**Passage for review**
When making instances, if you see that a type is used as a concrete
type in the type declarations (like the a in
a -> a -> Bool), you have to supply type parameters
and add parentheses so that you end up with a concrete type.
Take into account that the type you’re trying to make an instance of
will replace the parameter in the class declaration. The
a from class Eq a where will be replaced with
a real type when you make an instance, so try mentally putting your type
into the function type declarations as well.
(==) :: Maybe -> Maybe -> Bool doesn’t make much
sense but
(==) :: (Eq m) => Maybe m -> Maybe m -> Bool does.
But this is just something to think about, because == will
always have a type of
(==) :: (Eq a) => a -> a -> Bool, no matter what
instances we make.
Ooh, one more thing, check this out! If you want to see what the
instances of a typeclass are, just do :info YourTypeClass
in GHCI. So typing :info Num will show which functions the
typeclass defines and it will give you a list of the types in the
typeclass. :info works for types and type constructors too.
If you do :info Maybe, it will show you all the typeclasses
that Maybe is an instance of. Also :info can
show you the type declaration of a function. I think that’s pretty
cool.
A yes-no typeclass
In JavaScript and some other weakly typed languages, you can put
almost anything inside an if expression. For example, you can do all of
the following: if (0) alert("YEAH!") else alert("NO!"),
if ("") alert ("YEAH!") else alert("NO!"),
if (false) alert("YEAH") else alert("NO!), etc. and all of
these will throw an alert of NO!. If you do
if ("WHAT") alert ("YEAH") else alert("NO!"), it will alert
a "YEAH!" because JavaScript considers non-empty strings to
be a sort of true-ish value.

**Requirement A**
List every line from the rows below that contains the string "chart", and copy each one in full.

**Input records**
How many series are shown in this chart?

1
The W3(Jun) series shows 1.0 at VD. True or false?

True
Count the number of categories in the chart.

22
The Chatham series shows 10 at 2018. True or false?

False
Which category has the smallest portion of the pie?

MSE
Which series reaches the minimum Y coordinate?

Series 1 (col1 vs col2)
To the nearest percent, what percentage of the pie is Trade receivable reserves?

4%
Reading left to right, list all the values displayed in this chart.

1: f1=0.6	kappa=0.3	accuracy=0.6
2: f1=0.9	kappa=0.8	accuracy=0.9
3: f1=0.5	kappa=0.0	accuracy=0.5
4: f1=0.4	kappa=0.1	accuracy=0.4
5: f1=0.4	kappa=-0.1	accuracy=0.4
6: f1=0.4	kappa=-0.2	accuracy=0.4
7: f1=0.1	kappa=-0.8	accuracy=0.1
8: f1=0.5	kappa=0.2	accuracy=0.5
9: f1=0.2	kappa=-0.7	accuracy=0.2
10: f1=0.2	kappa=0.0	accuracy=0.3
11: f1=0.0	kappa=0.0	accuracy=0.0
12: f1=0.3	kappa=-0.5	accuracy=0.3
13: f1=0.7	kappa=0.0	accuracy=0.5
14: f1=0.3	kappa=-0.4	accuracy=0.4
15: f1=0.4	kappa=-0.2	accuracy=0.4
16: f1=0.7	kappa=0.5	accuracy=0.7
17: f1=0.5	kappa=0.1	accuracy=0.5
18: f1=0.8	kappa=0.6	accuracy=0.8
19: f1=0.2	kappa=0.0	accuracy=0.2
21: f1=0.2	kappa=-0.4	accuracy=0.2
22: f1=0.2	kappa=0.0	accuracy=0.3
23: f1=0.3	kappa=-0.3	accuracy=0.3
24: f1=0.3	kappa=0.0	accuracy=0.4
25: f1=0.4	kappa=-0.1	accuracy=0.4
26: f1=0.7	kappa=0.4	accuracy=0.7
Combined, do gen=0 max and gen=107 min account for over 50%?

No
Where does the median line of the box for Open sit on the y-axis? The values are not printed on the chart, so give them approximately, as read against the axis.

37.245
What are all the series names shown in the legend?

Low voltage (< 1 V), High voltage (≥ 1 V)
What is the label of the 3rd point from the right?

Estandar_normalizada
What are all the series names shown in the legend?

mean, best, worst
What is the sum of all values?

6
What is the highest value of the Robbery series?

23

**Requirement B**
In the passage on Haskell typeclass instances, what does typing :info Num in GHCI show?

**Task output A**
How many series are shown in this chart?
Count the number of categories in the chart.
Reading left to right, list all the values displayed in this chart.
Where does the median line of the box for Open sit on the y-axis? The values are not printed on the chart, so give them approximately, as read against the axis.

**Task output B**
It shows which functions the typeclass defines and gives a list of the types in the typeclass.